'Gone Girl' Poster Reveals Amy Dunne's Angelic Eyes Watching Over A 'Creepy' Nick Dunne (PHOTO/TRAILER)

Director David Fincher’s “Gone Girl” adaptation has released a new poster for the film, adding a little more mystery to the thriller.

The film starring Ben Affleck (Nick Dunne) and Rosamund Pike (Amy Dunne) is about a husband whose life turns upside-down after his wife goes missing on their fifth wedding anniversary.

Nick quickly turns into the main suspect, but Amy’s husband is adamant he had nothing to do with her disappearance. As Nick attempts to prove his innocence, he finds out there may be more to his wife’s alleged kidnapping as things are not what they seem.

“Gone Girl” is set to open in theaters on Oct. 3, but the film will premiere during the New York Film Festival on Sept. 26. Author Gillian Flynn recently spoke about the process of adapting her hit novel onto the big screen to Film Society.

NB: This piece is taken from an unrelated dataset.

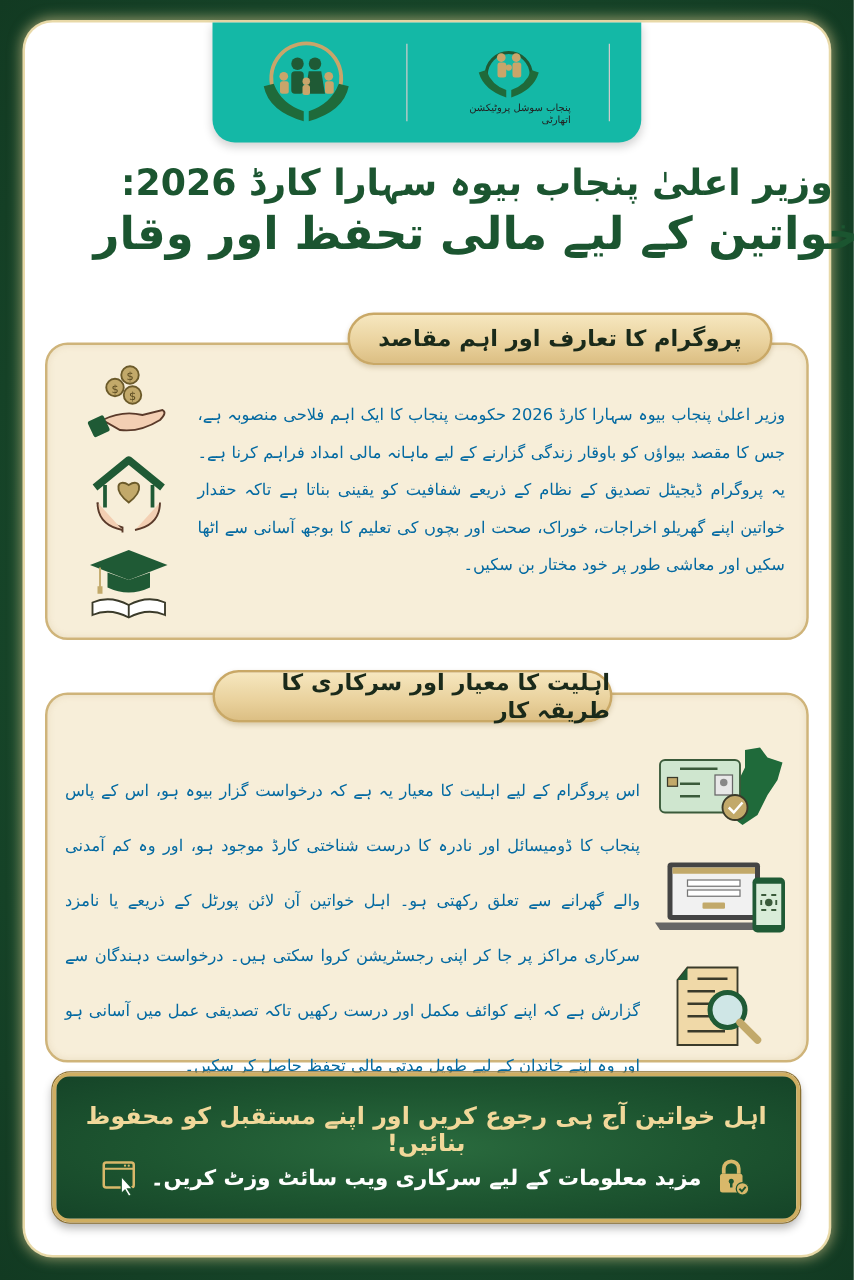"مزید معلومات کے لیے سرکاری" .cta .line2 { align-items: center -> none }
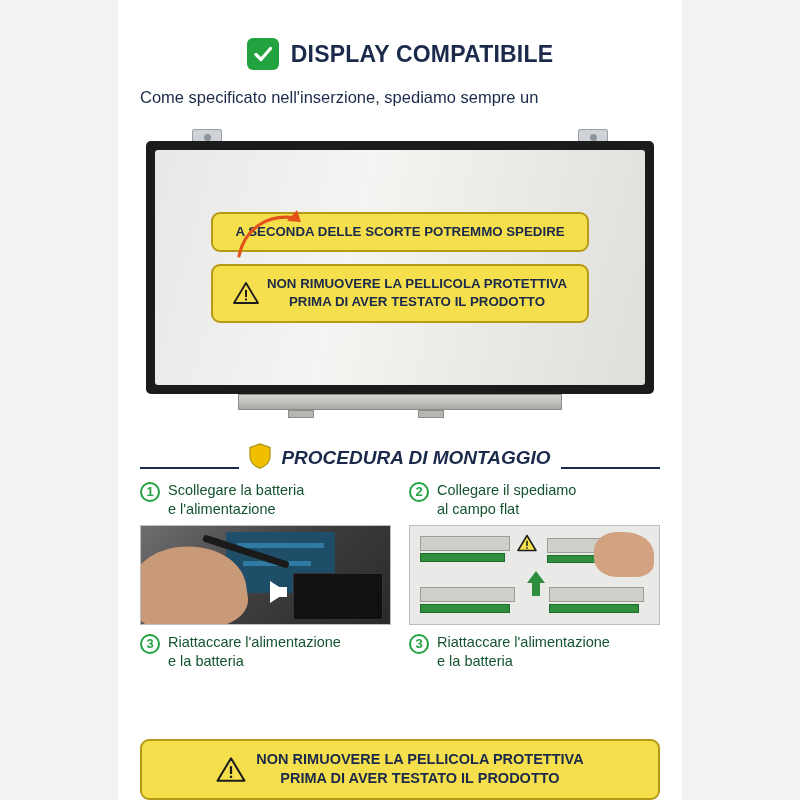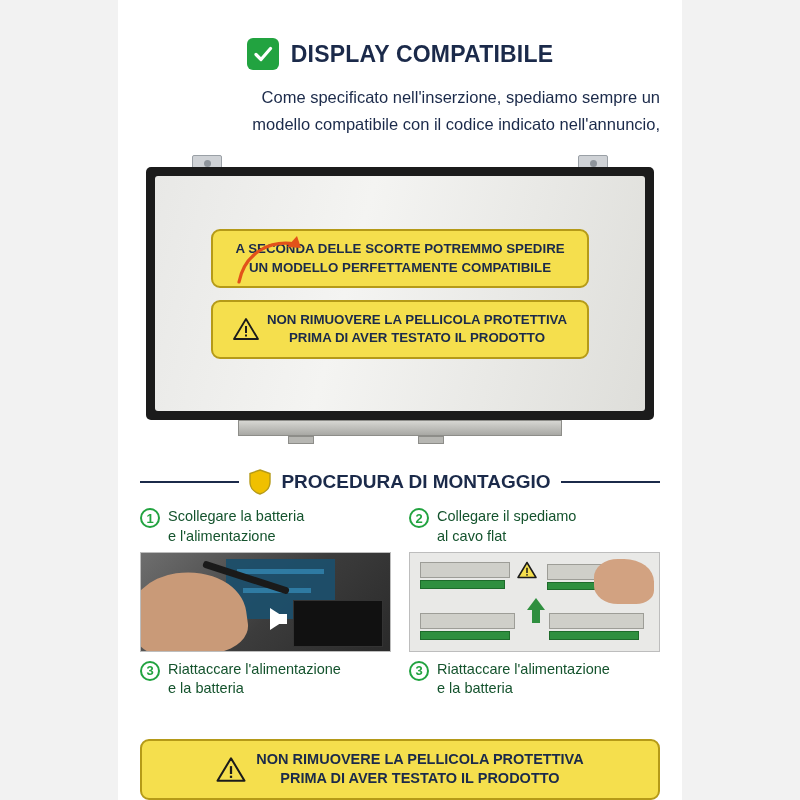"Come specificato nell'inserzione," .intro { text-align: right -> left }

Flynn was a newcomer to the script writing process, but had always been interested in film. According to Hit Fix, her father was a film professor who encouraged her interest in the craft. However, the adaptation process proved to be especially challenging for “Gone Girl.”

“The structure of the book poses particular challenges for adaptation,” Flynn told Film Society. “It's a very interior novel and plays a lot with time and chronology. It isn't a book you necessarily read and then think you can just slap it onto a movie screen. I had to take a step back and disassemble the book and put it back together again. To me that was part of the fun. It took on a second life.”

Flynn also admitted she wants couples to see the “Gone Girl” together, but it’s not because she wants to capitalize on “date night.”

“My fondest dream is that it will be the date movie that breaks up couples nationwide,” the author told Film Society. “Maybe people will walk out of there and think, ‘Maybe not. I don't know if I know you well enough…’ The movie is about how well you can possibly know one another.

“We're so steeped in pop culture and so steeped in different roles. How can you possibly combine with another person and have that truth exist in a relationship. The [story] definitely plays off of that idea.”